Unsaved Work25%Time since last checkpoint
Consolidation Debt20%Unprocessed episodes (episodes without lessons)
Identity Coherence10%Self-model consistency
Memory Uncertainty10%Count of low-confidence beliefs

Anxiety Levels

0-30:  Calm       ✓ Memory healthy, no action needed
31-50: Aware      → Routine maintenance helpful
51-70: Elevated   → Should checkpoint soon
71-85: High       → Checkpoint recommended
86-100: Critical  → Emergency save triggered

Checking Anxiety

# Quick check
kernle anxiety

# Detailed breakdown
kernle anxiety --detailed

# With recommended actions
kernle anxiety --actions

# Auto-execute recommendations
kernle anxiety --auto

Example Output

Memory Anxiety: 62/100 (Elevated)

Dimensions:
  Context Pressure:    45/100 (15.8%)
  Unsaved Work:        70/100 (17.5%)
  Consolidation Debt:  80/100 (16.0%)
  Identity Coherence:  30/100 (3.0%)
  Memory Uncertainty:  55/100 (5.5%)

Recommendations:
  - Save checkpoint (70 minutes since last save)
  - Review 5 unprocessed episodes
  - Consolidate to extract patterns

Acting on Anxiety

No immediate action needed. Continue normal work.
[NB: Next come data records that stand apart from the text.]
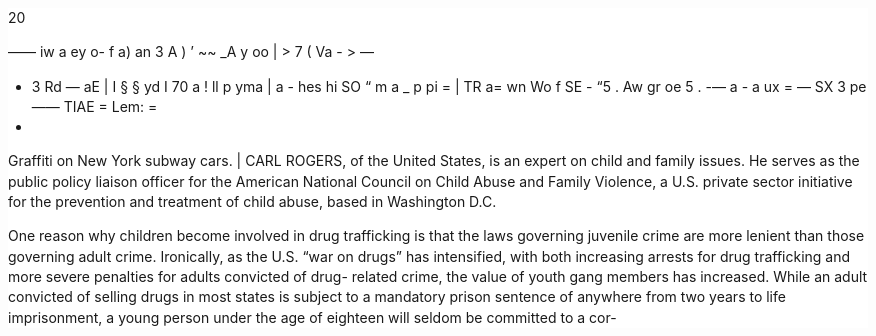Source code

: 20 
  
—— 
iw 
a 
ey o- f 
a) an 
3 A
) ’ ~~ _A y oo 
| > 7 ( 
Va - > — 
 - 3 Rd — 
aE | I 
§ § yd I 70 
a ! 
ll p yma | a - 
hes hi SO “ m 
a _ p pi 
= | TR a= 
wn Wo f 
SE - 
“5 . Aw gr oe 5 . 
-— a - a 
ux = — SX 3 
pe —— 
TIAE = Lem: = 
- 
Graffiti on New York 
subway cars. 
| 
CARL ROGERS, 
of the United States, is an 
expert on child and family 
issues. He serves as the public 
policy liaison officer for the 
American National Council on 
Child Abuse and Family 
Violence, a U.S. private sector 
initiative for the prevention and 
treatment of child abuse, 
based in Washington D.C. 
  
  
  
  
  
  
  
One reason why children become involved 
in drug trafficking is that the laws governing 
juvenile crime are more lenient than those 
governing adult crime. Ironically, as the U.S. 
“war on drugs” has intensified, with both 
increasing arrests for drug trafficking and more 
severe penalties for adults convicted of drug- 
related crime, the value of youth gang members 
has increased. While an adult convicted of selling 
drugs in most states is subject to a mandatory 
prison sentence of anywhere from two years to 
life imprisonment, a young person under the age 
of eighteen will seldom be committed to a cor- 
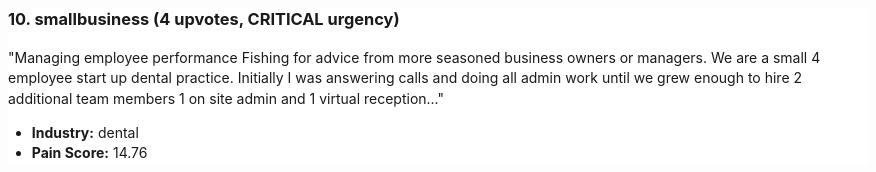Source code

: ### 10. smallbusiness (4 upvotes, CRITICAL urgency)
"Managing employee performance Fishing for advice from more seasoned business owners or managers. We are a small 4 employee start up dental practice. Initially I was answering calls and doing all admin work until we grew enough to hire 2 additional team members 1 on site admin and 1 virtual reception..."
- **Industry:** dental
- **Pain Score:** 14.76
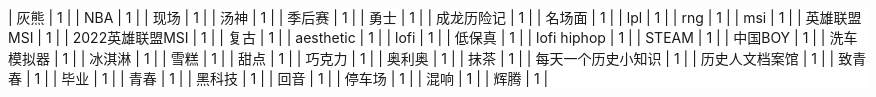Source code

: | 灰熊 | 1 |
| NBA | 1 |
| 现场 | 1 |
| 汤神 | 1 |
| 季后赛 | 1 |
| 勇士 | 1 |
| 成龙历险记 | 1 |
| 名场面 | 1 |
| lpl | 1 |
| rng | 1 |
| msi | 1 |
| 英雄联盟MSI | 1 |
| 2022英雄联盟MSI | 1 |
| 复古 | 1 |
| aesthetic | 1 |
| lofi | 1 |
| 低保真 | 1 |
| lofi hiphop | 1 |
| STEAM | 1 |
| 中国BOY | 1 |
| 洗车模拟器 | 1 |
| 冰淇淋 | 1 |
| 雪糕 | 1 |
| 甜点 | 1 |
| 巧克力 | 1 |
| 奥利奥 | 1 |
| 抹茶 | 1 |
| 每天一个历史小知识 | 1 |
| 历史人文档案馆 | 1 |
| 致青春 | 1 |
| 毕业 | 1 |
| 青春 | 1 |
| 黑科技 | 1 |
| 回音 | 1 |
| 停车场 | 1 |
| 混响 | 1 |
| 辉腾 | 1 |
Consider:
  • Reviewing raw captures during lulls
  • Recording lessons from recent work

Emergency Save

When context is critically full:
kernle anxiety --emergency --summary "Pre-compaction save"
This immediately:
  1. Saves a checkpoint with the summary
  2. Records any unsaved episodes
  3. Pushes to cloud if configured

Context Pressure Monitoring

For AI agents in context-limited environments:
Context %Recommended Action
< 50%Normal operation
50-70%Save checkpoint
70-85%Save checkpoint + record important episodes
85%+Emergency save, warn about context limit
Don’t wait for anxiety to spike. Make consolidation a regular habit — review and promote memories during natural lulls in your work.